6. Returning again to the Pauline description of the body in First Corinthians 12:18-25, we wish to draw attention to the following fact. According to Paul, that particular effort which aims at respecting the human body, and especially its weaker or unpresentable parts, corresponds to the Creator's original plan, that is, to that vision which Genesis speaks of, "God saw everything that he had made, and behold, it was very good" (Gn 1:31). Paul writes: "God has so composed the body, giving the greater honour to the inferior parts, that there may be no discord in the body, but that the members may have the same care for one another" (1 Cor 12:24-25). As a result of discord in the body, some parts are considered weaker, less honourable, and so unpresentable. This discord is a further expression of the vision of man's interior state after original sin, that is, of historical man.

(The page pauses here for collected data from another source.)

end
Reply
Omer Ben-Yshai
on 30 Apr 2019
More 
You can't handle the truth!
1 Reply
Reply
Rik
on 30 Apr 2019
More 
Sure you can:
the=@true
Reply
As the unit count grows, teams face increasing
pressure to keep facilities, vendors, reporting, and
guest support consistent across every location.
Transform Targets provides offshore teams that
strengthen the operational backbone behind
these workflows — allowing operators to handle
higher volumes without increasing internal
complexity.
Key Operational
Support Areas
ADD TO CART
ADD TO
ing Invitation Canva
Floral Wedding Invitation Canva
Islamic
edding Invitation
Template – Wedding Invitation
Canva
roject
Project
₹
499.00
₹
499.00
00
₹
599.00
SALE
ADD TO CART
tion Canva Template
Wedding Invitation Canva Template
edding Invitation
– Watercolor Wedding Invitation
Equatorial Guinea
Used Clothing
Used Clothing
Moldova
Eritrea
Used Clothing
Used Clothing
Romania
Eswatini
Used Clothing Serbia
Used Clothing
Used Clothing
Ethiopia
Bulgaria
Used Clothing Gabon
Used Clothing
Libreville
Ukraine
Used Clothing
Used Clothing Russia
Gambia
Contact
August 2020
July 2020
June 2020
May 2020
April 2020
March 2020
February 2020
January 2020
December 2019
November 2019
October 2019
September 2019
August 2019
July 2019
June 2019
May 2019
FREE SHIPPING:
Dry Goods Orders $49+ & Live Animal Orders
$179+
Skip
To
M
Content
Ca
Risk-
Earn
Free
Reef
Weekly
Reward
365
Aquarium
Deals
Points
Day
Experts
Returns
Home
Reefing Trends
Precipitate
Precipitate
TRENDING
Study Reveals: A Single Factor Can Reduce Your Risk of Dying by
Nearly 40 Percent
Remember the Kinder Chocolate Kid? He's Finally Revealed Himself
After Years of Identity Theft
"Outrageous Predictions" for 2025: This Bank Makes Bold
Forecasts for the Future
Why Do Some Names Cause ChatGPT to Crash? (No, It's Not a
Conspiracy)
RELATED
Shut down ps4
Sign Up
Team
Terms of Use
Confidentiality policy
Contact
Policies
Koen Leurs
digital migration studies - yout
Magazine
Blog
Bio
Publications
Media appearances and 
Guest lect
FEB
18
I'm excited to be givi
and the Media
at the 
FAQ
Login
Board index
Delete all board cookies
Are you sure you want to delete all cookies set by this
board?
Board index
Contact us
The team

The man of original innocence, male and female, did not even feel that discord in the body. In Genesis 2:25 we read that they "were naked, and were not ashamed." The Creator endowed the body with an objective harmony, which Paul specifies as mutual care of the members for one another (cf. 1 Cor 12:25). This harmony corresponded to a similar harmony within man, the harmony of the heart. This harmony, that is precisely purity of heart, enabled man and woman in the state of original innocence to experience simply (and in a way that originally made them both happy) the uniting power of their bodies, which was, so to speak, the unsuspected substratum of their personal union or communio personarum.
In holiness and honour
7. As can be seen in the First Letter to the Corinthians 12:18-25, the Apostle links his description of the human body with the state of historical man. At the threshold of this man's history there is the experience of shame connected with "discord in the body," with the sense of modesty regarding that body (especially those parts of it that somatically determine masculinity and femininity). However, in the same description, Paul also indicates the way which (precisely on the basis of the sense of shame) leads to the transformation of this state to the point of gradual victory over that discord in the body. This victory can and must take place in man's heart. This is the way to purity, that is, "to control one's own body in holiness and honour." Paul connects First Corinthians 12:18-25 with the honour which First Thessalonians 4:3-5 deals with. He uses some equivalent expressions when he speaks of honour, that is, esteem for the less honourable, weaker parts of the body, and when he recommends greater modesty with regard to what is considered unpresentable in man. These expressions more precisely characterize that honour, especially in the sphere of human relations and behavior with regard to the body. This is important both as regards one's own body, and of course also in mutual relations (especially between man and woman, although not limited to them).
We have no doubt that the description of the human body in First Corinthians has a fundamental meaning for the Pauline doctrine on purity as a whole.